SOCHI, Russia -- Was the late Sarah Burke the real winner of the women's halfpipe Thursday night?
Twenty-year-old Maddie Bowman of South Lake Tahoe, Calif., didn't hesitate when asked that question on the night she won the gold medal in the first women's free ski halfpipe event at the Olympics.
"I would absolutely say that. Sarah’s inspired us on snow and off snow,” Bowman said. “I think she would have been very proud of how all the girls rode tonight.
"I sure hope I and everyone else made her proud because we would not be here without her."
Burke, of Canada, was one of the leaders in the push to get the freestyle skiing events into the Olympics. She died in a training accident two years ago and the skiers here wanted to honor her by wearing decals on their helmets but were prevented by the IOC from doing so.

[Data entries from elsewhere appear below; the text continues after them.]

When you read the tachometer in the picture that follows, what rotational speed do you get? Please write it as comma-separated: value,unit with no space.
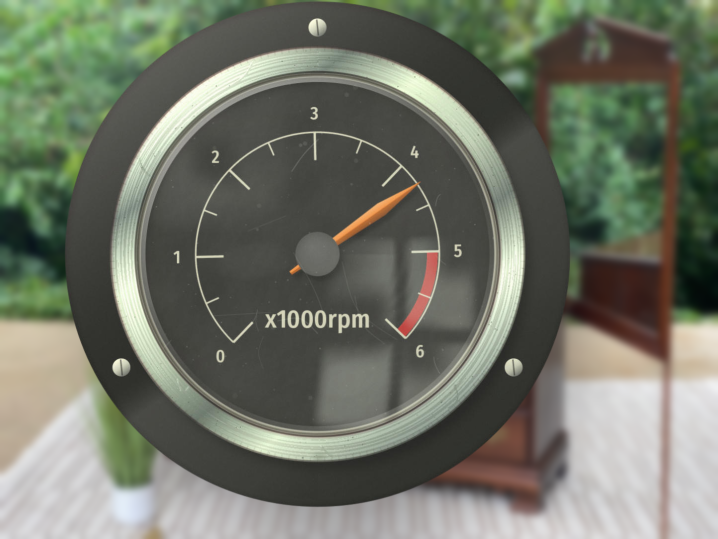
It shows 4250,rpm
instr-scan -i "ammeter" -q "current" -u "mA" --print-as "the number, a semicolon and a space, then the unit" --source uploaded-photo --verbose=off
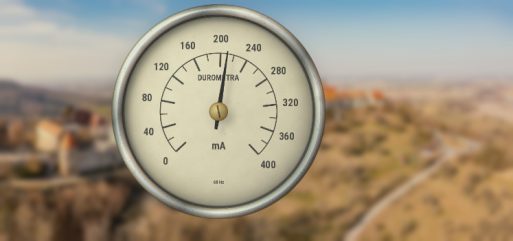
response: 210; mA
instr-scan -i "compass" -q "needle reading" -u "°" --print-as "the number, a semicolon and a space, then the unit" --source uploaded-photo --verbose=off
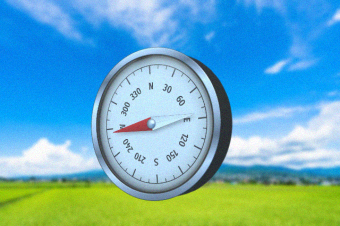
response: 265; °
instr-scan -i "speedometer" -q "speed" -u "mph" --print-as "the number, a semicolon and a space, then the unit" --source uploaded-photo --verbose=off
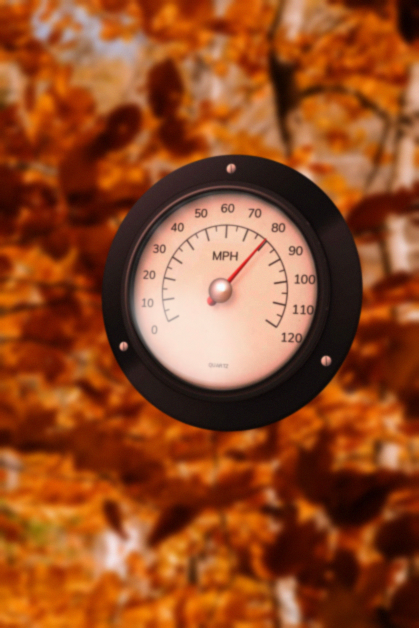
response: 80; mph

Said silver medalist Marie Martinod of France: "I'm thinking of Sarah every day. I think I didn't say goodbye to Sarah yet and I still have to do it. Now I feel like I am able to do it because I did what she asked me to do when I last saw her two years ago."

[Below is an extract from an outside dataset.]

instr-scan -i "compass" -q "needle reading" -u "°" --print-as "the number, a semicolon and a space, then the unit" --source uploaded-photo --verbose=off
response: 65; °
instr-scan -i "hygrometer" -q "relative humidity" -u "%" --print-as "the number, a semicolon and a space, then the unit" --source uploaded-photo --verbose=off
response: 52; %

Rosalind Groenewoud of Canada, another Burke protege, had hoped to reach the podium after finishing second at the X Games late last month to Bowman. She fell on her first run and scored 74.20 on the second, finishing seventh.
Bowman admitted to feeling a major attack of nerves before the first run in the final.
"This doesn't really seem real to me," Bowman said. "Before I was dropping in, I felt like I was going to barf on my first run. By the second run, I had calmed down a little bit and it worked out."
The other Americans struggled, including one of the medal favorites, Brita Sigourney, who crashed hard on her first run, as did Angeli VanLaanen, while Annalisa Drew fell on her second run.
Sigourney was sixth and Drew and VanLaanen finished ninth and 11th, respectively.